В общем, в конце концов разобрались и в один день пошли под венец в присутствии разного прочего блистательного уношества, а также высоких чинов армии и флота; сказывали, что на церемонии побывал и сам барон Фон-Фигин, укрывшийся под машкерадом знатной дамы. У Коли и Фио благодаря сурьезной опытности первого, в общем-то, получилась щастливая, или, скажем так, сносная, брачная ночь, а в дальнейшем пошло еще лучше, или, так скажем, не хуже. Что касается Миши и Клоди (будем уж ее так теперь решительно называть в ходе эпилога), то у них все вышло сложнее. Никакого «бешенства матки» у юной госпожи Земсковой не обнаружилось, напротив, матка, как и все другие сокровенные органы, после ужасного насилия погрузилась в состояние полнейшего отвержения любовных утех. Даже и самое нежное к сим органам прикосновение вызывало у Клоди мгновенную окаменелость и болезненный стон. И тем не менее молодожены любили друг друга до самозабвения, до слез немыслимого щастья. «Мишамой, — бормотала она, положив свою головку на довольно уже курчавую грудь своего героя, — я люблю тебя сейчас, как, помнишь, тогда ночью на море, на баркасе тебя любила, как будто мы с тобою одно существо, как будто еще не разделились, как будто не изгнаны!» И он отвечал ей, лаская ее мочки ушей, носик, щечки, ключицы, ручки, локотки, но, Боже упаси, не прикасаясь к межножию: «Клодимоя, я люблю тебя даже не вечной, а вневременною любовию, и нас с тобой ничто не разделит!»

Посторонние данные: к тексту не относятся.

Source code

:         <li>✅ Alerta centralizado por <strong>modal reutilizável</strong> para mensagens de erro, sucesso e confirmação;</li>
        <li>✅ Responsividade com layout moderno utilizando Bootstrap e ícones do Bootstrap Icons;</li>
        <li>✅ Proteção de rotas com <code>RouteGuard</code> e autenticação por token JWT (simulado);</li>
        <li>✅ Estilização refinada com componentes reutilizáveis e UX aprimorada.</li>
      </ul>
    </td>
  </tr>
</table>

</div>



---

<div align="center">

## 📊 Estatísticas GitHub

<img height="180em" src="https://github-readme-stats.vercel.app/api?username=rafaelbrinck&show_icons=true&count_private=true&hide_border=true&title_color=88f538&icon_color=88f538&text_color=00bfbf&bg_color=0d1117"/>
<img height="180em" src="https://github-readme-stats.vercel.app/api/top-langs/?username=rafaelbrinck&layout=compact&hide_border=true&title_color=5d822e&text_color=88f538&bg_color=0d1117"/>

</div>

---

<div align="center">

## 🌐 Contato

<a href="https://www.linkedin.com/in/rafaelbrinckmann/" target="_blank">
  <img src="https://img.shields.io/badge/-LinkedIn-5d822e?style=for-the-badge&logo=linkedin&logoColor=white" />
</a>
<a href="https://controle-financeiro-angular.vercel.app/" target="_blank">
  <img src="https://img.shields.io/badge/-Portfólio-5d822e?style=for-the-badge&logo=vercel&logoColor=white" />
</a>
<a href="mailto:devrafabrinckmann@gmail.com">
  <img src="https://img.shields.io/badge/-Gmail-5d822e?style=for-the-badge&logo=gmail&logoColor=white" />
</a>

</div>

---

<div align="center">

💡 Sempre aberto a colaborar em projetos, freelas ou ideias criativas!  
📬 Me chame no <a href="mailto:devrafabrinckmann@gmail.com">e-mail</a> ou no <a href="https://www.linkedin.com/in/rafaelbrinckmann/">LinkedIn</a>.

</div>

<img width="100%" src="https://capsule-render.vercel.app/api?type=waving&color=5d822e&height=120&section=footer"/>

У Коли и Фио начали рождаться детки: сначала мальчик, потом девочка, потом близнецы, девочка и мальчик. У братской пары, увы, детки не рождались, пока по окончании Турецкой кампании 1770 года, то есть когда Мишемою исполнилось уже двадцать шесть, а Клодимоей соответственно двадцать один, не отправились они повидать Гран-Пера в отдаленный Сиам.

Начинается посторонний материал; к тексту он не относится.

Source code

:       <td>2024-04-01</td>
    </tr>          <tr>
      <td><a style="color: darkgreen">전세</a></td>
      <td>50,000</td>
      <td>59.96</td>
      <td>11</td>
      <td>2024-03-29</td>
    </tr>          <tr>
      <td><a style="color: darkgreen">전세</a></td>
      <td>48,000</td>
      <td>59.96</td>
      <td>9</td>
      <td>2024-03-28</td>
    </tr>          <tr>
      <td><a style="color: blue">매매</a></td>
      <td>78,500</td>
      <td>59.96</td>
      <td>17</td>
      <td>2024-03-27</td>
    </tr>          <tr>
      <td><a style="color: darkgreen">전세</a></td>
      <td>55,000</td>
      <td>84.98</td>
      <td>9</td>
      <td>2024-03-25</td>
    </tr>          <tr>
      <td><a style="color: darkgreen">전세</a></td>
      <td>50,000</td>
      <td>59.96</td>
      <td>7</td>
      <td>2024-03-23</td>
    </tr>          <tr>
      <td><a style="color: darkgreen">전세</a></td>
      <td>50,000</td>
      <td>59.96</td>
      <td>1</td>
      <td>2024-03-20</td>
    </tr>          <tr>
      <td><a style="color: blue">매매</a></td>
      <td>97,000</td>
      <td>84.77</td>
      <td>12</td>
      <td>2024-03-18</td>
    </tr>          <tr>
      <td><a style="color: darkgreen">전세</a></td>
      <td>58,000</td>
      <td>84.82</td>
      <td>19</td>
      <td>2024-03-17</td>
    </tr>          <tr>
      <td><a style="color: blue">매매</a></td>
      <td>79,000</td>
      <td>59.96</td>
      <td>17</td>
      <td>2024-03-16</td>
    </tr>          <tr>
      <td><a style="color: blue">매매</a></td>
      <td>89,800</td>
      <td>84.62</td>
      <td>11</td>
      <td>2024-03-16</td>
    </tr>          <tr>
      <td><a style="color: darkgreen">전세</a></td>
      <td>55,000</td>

Ксенопонт Петропавлович как кавалер самой почетной сиамской награды, Ордена Раннего Солнца, получил в Сиаме целую провинцию земли. Ежели говорить по чести, Ксенопонт Петропавлович в 1764 году, к концу экспедиции, известной под именем «Остзейское кумпанейство», чувствовал себя, а вернее, даже и не себя, а то, что выше самого себя, то есть свое достоинство, изрядно ущемленным. Ведь так либо иначе, однакож всю ту волшебную неделю на острове Оттец он старался ловить взгляды пленипотенциарного посланника, хоть и понимал, что тот его, как говорили тогда в артиллерийских войсках, «вплотную не видит». А ведь задолго до начала экспедиции Никита Иванович Панин, увещевая любимца Европы взяться за сие многотрудное дело, ободрял его самым высшим благорасположением и заверял, что он войдет в историю полноправным участником вольтеровских бесед.